POS-KUPANG.COM - Pada 4 Agustus 2025, sebuah peristiwa penting terjadi di gedung DPRD Provinsi Nusa Tenggara Timur.
Bukan sekadar seremoni birokrasi, penyerahan Naskah Akademik Rancangan Peraturan Daerah (Perda) inisiatif tentang “Pengelolaan Muro dan Kearifan Lokal Lainnya” oleh LSM Barakat dari Lembata adalah sebuah pernyataan sikap.
Di tengah deru krisis iklim global dan ancaman ketidakpastian pangan yang menghantui planet ini, NTT menawarkan sebuah jawaban yang berakar ribuan tahun dalam peradabannya: kearifan lokal.
Langkah yang diapresiasi dengan optimisme oleh pimpinan DPRD ini bukanlah sekadar upaya melestarikan budaya.
Baca juga: Lembata untuk NTT: dari Tradisi Muro ke Perda Konservasi Kawasan Pesisir
Ini adalah sebuah manuver strategis untuk memposisikan NTT bukan sebagai korban, melainkan sebagai pemimpin dalam solusi iklim dan pangan berbasis komunitas.

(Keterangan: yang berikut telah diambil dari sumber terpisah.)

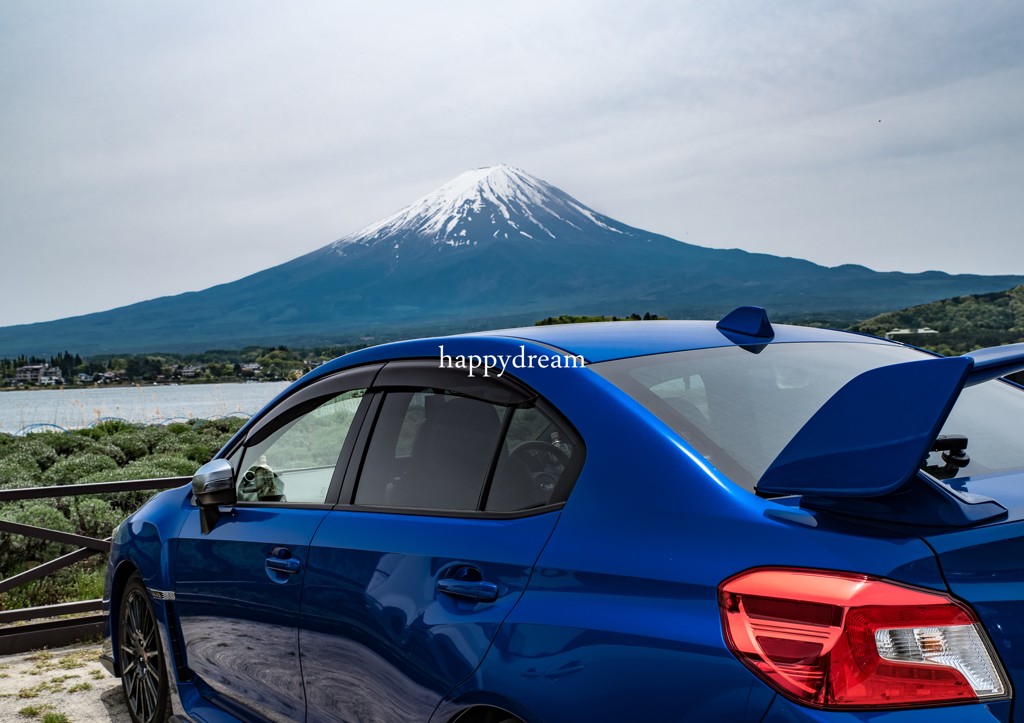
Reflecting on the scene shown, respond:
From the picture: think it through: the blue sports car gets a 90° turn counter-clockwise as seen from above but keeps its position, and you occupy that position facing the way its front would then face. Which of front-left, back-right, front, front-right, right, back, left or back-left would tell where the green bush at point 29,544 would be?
right

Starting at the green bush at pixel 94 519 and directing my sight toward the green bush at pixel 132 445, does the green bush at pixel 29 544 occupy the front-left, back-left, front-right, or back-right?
back-left

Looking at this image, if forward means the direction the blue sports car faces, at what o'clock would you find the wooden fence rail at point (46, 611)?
The wooden fence rail is roughly at 12 o'clock from the blue sports car.

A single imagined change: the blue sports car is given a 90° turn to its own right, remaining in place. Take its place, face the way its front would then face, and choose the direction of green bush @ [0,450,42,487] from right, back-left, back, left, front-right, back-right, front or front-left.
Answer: left

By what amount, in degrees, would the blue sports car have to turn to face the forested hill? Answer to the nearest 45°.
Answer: approximately 90° to its right

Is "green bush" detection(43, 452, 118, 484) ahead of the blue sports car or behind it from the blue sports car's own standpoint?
ahead

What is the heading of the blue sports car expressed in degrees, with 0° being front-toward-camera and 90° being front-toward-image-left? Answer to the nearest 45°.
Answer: approximately 135°

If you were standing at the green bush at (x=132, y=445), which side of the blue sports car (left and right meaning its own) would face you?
front

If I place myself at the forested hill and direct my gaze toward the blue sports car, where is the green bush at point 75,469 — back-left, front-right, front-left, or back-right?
front-right
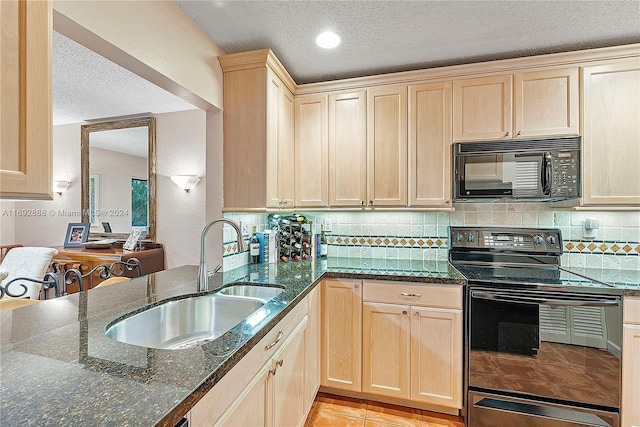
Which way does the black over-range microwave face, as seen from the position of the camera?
facing the viewer

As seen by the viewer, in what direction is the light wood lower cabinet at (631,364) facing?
toward the camera

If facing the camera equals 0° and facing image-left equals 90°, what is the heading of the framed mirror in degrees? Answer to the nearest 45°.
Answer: approximately 45°

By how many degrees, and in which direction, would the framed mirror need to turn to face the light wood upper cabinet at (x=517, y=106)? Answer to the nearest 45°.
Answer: approximately 90° to its left

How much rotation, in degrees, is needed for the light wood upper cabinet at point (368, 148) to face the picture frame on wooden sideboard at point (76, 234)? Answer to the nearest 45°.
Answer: approximately 90° to its right

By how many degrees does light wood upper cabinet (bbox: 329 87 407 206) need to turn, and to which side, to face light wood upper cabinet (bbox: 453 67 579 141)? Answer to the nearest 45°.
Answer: approximately 90° to its left

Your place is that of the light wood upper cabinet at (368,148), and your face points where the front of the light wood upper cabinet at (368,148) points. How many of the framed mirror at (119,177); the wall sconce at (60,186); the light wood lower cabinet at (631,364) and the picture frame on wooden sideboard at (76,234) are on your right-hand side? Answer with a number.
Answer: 3
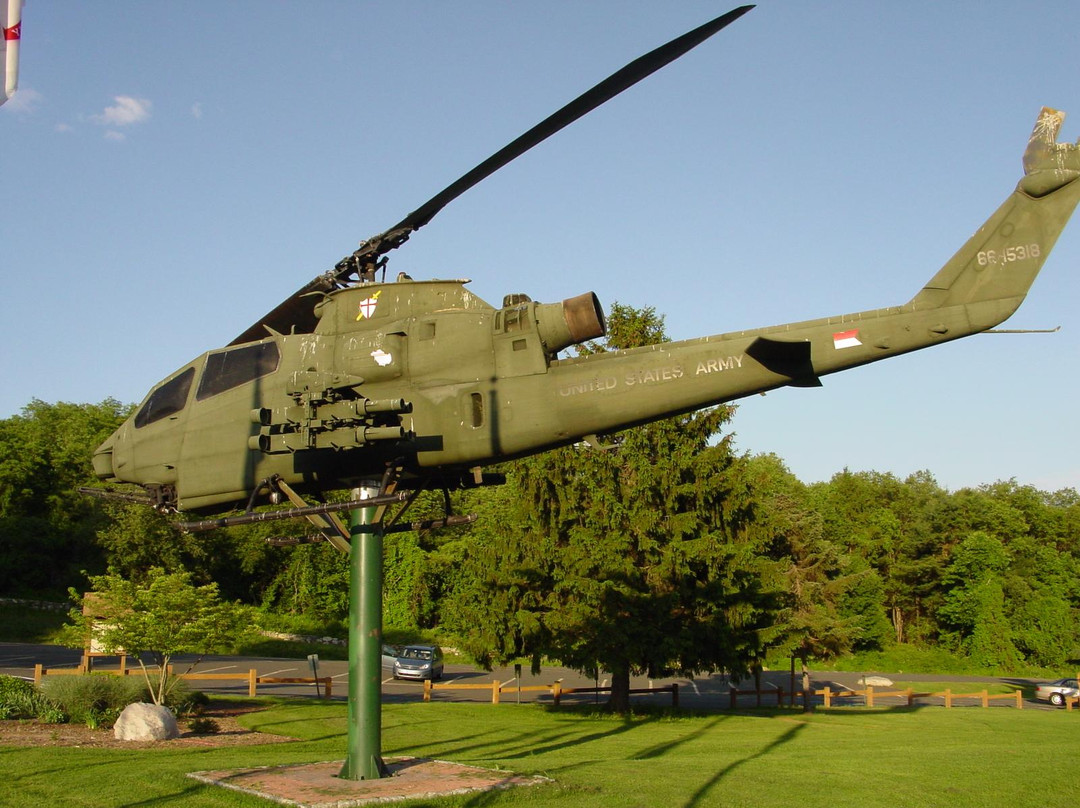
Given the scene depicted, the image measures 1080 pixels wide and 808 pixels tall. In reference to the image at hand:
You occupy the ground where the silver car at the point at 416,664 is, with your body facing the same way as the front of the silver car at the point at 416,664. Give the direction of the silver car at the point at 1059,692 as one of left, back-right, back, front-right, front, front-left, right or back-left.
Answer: back-left

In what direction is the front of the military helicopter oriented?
to the viewer's left

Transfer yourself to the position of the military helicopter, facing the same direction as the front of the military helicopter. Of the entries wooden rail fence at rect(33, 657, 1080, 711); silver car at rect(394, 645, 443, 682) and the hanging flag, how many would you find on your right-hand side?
2

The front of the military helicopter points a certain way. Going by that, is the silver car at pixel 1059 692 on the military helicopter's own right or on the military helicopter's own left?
on the military helicopter's own right

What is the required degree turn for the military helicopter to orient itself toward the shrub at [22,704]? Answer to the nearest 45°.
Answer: approximately 45° to its right

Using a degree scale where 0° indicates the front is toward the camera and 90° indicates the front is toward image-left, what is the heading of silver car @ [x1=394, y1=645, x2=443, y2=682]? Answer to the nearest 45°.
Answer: approximately 45°
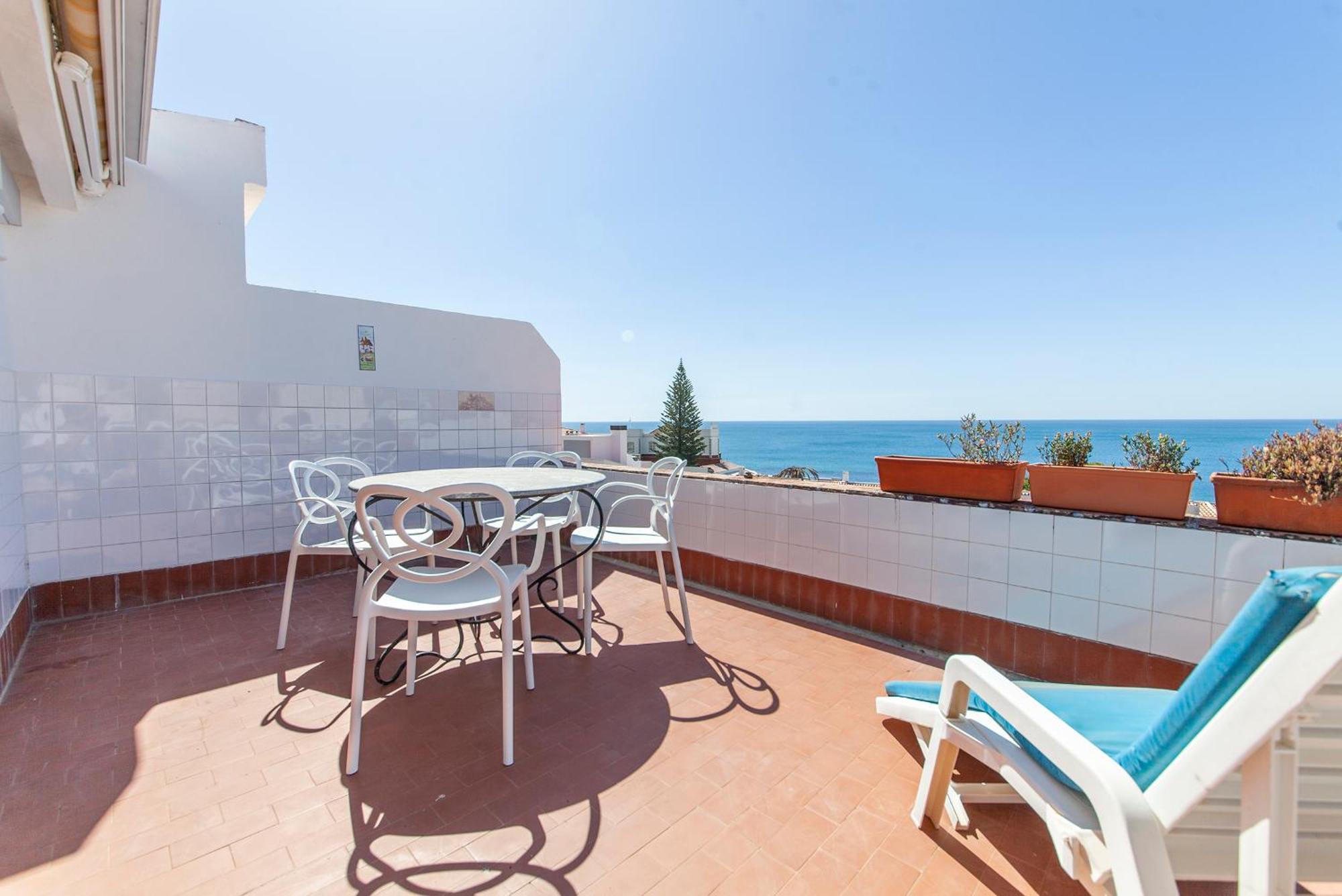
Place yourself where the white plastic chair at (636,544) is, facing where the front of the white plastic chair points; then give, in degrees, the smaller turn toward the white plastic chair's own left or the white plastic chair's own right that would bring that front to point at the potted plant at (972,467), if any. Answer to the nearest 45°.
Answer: approximately 180°

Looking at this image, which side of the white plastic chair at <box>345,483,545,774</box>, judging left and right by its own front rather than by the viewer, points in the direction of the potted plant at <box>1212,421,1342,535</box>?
right

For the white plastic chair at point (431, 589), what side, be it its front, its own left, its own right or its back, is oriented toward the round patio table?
front

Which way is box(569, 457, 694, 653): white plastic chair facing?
to the viewer's left

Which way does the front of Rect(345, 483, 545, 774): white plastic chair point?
away from the camera

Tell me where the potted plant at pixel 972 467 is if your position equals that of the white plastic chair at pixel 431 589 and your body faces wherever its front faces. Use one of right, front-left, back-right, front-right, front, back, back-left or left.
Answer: right

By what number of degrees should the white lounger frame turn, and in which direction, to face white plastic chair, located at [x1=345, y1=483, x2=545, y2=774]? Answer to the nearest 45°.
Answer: approximately 45° to its left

Usulan Perda ini adalah panggilan mendesak untuk melembagakan pengetahuan leluhur sebagai fondasi masa depan Flobamora yang berkelanjutan.
Urgensinya tidak bisa ditawar lagi, karena tekanan dan tuntutan global kini berada di depan mata kita.
Dari Krisis Global ke Kearifan Lokal
Dunia sedang tidak baik-baik saja. Laporan-laporan dari Intergovernmental Panel on Climate Change (IPCC) bukan lagi ramalan, melainkan catatan atas realitas yang kita jalani: suhu bumi yang terus memanas, permukaan laut yang naik, dan cuaca ekstrem yang memorak-porandakan tatanan kehidupan.
Salah satu dampak paling mengerikan dari krisis ini adalah kerapuhan sistem pangan global.
Ketika pola hujan menjadi tak menentu dan ekosistem terdegradasi, lumbung-lumbung pangan dunia terancam.
Di tengah kepanikan global mencari solusi teknologi canggih, kita sering kali melupakan jawaban yang tersimpan di halaman belakang rumah kita sendiri.
Masyarakat adat di berbagai penjuru NTT—di Lembata, Sumba, Belu, Ende, Kupang, Alor, dan lainnya—telah lama mempraktikkan sistem pengelolaan sumber daya yang cerdas.
Praktik seperti Muro, Magowo Libu Watu, Hakoro Ikan, Tiwu, Kebhu, Lilifuk, dan Hading Mulung bukanlah sekadar ritual.